DOCUMENT TEXT>
───

I haven't used coal as a substrate but I can add something from my
background as a geologist.  You can buy black aquarium gravel and buy or
find a number of different kinds of black rocks that are probably more
suitable than coal. 

Coal is a natural trap for a variety of compounds that aren't typical in
aquarium materials.  Coal often contains substantial amounts of ferrous
sulfide (pyrite and marcasite) and sometimes gypsum - hydrous calcium
sulfate.  Both of these can react and/or dissolve in the tank.  Coal will
often also contain significant amounts of other metals - some of which
(like copper) are nice to have in trace concentrations but are toxic at 
higher levels. 

Also, coal is subject to oxidation (after all we do burn it for
fuel), and when oxidized under water the coal may turn grey and fall
apart.  It is also during oxidation that you might expect the trace metal
content to be released. 

This would not be a short-term effect.  Coal *should* be safe for 
short-term use - up to a few months anyway - but over a long term it 
could become a problem.  This is really a case where your mileage may 

Coal isn't particularly porous.  Very low grades of coal (lignite) might
be porous but in subbituminous grades and higher the original pores are
normally collapsed or filled with minerals and any porosity that exists is
in fractures.  Weathered coal - or coal that sits in your tank for a while
will contain some porosity caused by leaching of sulfides, gypsum, etc.

───

RECORDS SUPPLIED>

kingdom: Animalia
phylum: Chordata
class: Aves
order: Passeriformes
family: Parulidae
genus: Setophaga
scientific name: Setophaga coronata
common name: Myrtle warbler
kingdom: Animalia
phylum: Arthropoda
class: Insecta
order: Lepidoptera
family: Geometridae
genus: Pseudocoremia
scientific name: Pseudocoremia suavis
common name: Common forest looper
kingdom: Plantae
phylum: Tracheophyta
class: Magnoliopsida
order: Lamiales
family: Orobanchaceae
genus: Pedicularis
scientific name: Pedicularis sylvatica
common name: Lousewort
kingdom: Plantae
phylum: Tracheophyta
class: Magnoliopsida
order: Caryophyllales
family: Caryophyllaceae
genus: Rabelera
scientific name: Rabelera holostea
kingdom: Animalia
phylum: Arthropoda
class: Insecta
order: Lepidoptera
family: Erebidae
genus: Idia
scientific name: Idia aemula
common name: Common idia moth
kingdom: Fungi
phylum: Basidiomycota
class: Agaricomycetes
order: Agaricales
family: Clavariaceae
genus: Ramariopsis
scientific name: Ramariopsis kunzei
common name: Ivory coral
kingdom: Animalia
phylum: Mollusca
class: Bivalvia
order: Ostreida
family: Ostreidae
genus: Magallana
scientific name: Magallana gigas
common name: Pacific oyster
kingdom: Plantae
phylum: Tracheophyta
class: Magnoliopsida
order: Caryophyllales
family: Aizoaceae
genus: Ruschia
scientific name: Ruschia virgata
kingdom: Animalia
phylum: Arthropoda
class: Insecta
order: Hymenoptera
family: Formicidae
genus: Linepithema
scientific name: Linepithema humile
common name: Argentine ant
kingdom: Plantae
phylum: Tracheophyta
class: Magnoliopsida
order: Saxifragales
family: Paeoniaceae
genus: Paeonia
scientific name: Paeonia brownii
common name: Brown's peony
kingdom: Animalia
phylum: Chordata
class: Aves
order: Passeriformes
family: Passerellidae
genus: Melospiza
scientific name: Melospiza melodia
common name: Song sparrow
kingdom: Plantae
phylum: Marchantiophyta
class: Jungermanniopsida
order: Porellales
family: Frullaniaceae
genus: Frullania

───

EXERCISE DESCRIPTION> In the text on coal as an aquarium substrate, what form of iron sulfide does coal often contain in substantial amounts?

OUTPUT FOR THIS EXERCISE> Ferrous sulfide, as pyrite and marcasite.